Output of this code snippet:

[datetime.time(8, 0), datetime.time(9, 0), datetime.time(10, 0), datetime.time(11, 0)]

This example uses map() with a lambda function that returns the time portion of the datetime object. The resulting map object is converted to a list, which is then turned into a NumPy array.

Bonus One-Liner Method 5: Using numpy vectorize() function

NumPy’s vectorize() function can convert a regular Python function into a vectorized function. This allows the function to act on arrays efficiently, which we can leverage to convert our datetime series directly to an array of time objects.

Here’s an example:

import pandas as pd
import numpy as np

df = pd.DataFrame({'Timestamp': pd.date_range(start='2023-01-01 08:00', periods=4, freq='H')})

# Vectorize the time extraction and apply on the entire series
vectorized_time = np.vectorize(lambda x: x.time())
time_array = vectorized_time(df['Timestamp'].values)

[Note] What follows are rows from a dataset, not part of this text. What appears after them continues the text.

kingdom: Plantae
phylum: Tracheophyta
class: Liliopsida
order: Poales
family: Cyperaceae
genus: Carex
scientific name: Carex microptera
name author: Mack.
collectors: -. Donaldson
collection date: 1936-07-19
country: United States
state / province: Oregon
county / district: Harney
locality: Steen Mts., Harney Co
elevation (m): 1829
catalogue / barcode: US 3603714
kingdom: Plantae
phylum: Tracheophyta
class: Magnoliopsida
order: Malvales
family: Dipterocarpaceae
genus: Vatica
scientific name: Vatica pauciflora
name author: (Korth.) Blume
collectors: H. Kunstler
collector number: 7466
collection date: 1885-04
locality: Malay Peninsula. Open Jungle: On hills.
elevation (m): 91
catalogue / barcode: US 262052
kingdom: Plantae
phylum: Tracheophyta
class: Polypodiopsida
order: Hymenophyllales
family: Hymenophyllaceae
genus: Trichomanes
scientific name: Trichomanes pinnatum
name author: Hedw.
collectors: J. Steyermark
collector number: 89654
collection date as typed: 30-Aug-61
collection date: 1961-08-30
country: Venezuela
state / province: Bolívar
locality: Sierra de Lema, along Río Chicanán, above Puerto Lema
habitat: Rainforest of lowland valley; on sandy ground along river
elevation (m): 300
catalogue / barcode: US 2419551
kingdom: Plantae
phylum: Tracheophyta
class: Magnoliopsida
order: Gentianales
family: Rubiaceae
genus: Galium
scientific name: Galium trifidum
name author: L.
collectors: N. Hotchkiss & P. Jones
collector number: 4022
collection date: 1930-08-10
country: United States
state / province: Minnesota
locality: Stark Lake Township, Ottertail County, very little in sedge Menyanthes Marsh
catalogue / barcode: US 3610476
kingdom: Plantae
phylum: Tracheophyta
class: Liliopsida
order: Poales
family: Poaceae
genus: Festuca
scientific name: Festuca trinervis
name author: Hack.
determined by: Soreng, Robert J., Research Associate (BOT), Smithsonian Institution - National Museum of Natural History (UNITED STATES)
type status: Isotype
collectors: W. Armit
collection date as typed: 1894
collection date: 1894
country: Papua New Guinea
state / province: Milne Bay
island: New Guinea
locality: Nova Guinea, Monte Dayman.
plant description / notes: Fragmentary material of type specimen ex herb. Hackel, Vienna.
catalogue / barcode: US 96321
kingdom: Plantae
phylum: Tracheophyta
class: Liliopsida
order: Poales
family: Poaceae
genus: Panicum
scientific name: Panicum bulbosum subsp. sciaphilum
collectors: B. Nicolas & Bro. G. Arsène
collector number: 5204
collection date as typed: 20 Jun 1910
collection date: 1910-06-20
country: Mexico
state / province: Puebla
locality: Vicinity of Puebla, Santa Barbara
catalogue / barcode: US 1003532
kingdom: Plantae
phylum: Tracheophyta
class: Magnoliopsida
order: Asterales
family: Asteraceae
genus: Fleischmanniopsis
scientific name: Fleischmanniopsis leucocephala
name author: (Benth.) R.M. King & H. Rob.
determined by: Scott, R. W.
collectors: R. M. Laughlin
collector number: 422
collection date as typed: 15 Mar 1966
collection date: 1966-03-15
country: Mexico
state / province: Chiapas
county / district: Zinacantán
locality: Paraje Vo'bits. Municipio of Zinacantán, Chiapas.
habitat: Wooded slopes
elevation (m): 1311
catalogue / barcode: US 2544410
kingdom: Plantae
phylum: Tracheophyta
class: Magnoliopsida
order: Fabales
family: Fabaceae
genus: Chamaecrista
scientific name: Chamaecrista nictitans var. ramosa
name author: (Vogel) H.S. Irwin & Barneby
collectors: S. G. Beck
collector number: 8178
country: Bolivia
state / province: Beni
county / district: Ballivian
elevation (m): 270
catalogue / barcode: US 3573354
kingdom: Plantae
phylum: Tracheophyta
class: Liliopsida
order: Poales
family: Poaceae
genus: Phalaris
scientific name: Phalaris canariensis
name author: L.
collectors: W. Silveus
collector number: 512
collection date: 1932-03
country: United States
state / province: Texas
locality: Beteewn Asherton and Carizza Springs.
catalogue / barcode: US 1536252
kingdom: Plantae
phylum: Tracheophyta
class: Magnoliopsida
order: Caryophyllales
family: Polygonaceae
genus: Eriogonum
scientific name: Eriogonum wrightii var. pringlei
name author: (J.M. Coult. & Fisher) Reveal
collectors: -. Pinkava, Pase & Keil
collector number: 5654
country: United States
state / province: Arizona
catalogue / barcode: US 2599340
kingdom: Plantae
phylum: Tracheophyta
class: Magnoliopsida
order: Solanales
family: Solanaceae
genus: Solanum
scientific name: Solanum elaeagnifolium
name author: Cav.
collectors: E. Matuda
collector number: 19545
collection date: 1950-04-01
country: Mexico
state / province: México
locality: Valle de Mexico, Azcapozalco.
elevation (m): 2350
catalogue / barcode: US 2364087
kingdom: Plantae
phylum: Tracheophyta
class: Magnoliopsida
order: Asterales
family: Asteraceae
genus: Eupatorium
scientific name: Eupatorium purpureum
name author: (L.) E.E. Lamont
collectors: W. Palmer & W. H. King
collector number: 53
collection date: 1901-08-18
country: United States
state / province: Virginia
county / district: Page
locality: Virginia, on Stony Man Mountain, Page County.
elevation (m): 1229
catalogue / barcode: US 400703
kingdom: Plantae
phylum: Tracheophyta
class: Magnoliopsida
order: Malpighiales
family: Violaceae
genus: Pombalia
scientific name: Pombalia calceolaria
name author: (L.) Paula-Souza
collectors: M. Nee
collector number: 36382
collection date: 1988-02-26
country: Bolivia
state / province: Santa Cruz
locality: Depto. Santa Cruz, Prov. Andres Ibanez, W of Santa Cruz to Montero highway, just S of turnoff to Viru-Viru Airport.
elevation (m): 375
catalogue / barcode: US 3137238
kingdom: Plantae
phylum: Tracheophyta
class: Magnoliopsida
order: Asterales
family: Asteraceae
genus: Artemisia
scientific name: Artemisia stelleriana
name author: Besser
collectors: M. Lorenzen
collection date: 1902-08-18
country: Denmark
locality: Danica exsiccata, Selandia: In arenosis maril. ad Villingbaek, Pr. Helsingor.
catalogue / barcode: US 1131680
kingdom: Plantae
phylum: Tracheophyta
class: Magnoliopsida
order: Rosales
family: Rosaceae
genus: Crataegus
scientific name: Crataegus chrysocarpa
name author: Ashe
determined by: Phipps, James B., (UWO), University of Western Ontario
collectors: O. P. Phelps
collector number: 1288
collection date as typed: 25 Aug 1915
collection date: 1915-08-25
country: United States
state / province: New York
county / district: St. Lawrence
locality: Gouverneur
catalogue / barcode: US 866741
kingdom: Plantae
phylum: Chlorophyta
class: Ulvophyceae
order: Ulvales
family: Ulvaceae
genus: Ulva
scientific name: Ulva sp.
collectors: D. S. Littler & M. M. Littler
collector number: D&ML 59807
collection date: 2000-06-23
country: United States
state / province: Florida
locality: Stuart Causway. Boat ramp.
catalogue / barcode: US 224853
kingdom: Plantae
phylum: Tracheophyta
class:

Output of this code snippet:

[datetime.time(8, 0), datetime.time(9, 0), datetime.time(10, 0), datetime.time(11, 0)]

This compact example creates a vectorized function that extracts the time portion of datetime objects and then applies it to the values of the pandas series to get our desired NumPy array of time objects.


  • Method 1: dt.time with to_numpy(). Strengths: It is a straightforward and idiomatic approach specific to Pandas. Weaknesses: Reliant on Pandas implementation and might not offer as much flexibility for complex data manipulations.
  • Method 2: apply() with lambda function. Strengths: Offers flexibility and is useful for more complex data transformations. Weaknesses: Might be less efficient than vectorized operations.
  • Method 3: Using List Comprehension. Strengths: Pythonic and easy to read. Weaknesses: Potentially less performant with very large datasets because it’s not a vectorized operation.
  • Method 4: Using map() Function. Strengths: Works with any iterable and is part of Python’s standard functions. Weaknesses: Results in an intermediate list, which can be memory-inefficient.
  • Bonus One-Liner Method 5: Using NumPy vectorize(). Strengths: Efficient one-liner suited for simple transformations. Weaknesses: Overhead in creating the vectorized function may not be as efficient as optimized pandas/numpy methods for large datasets.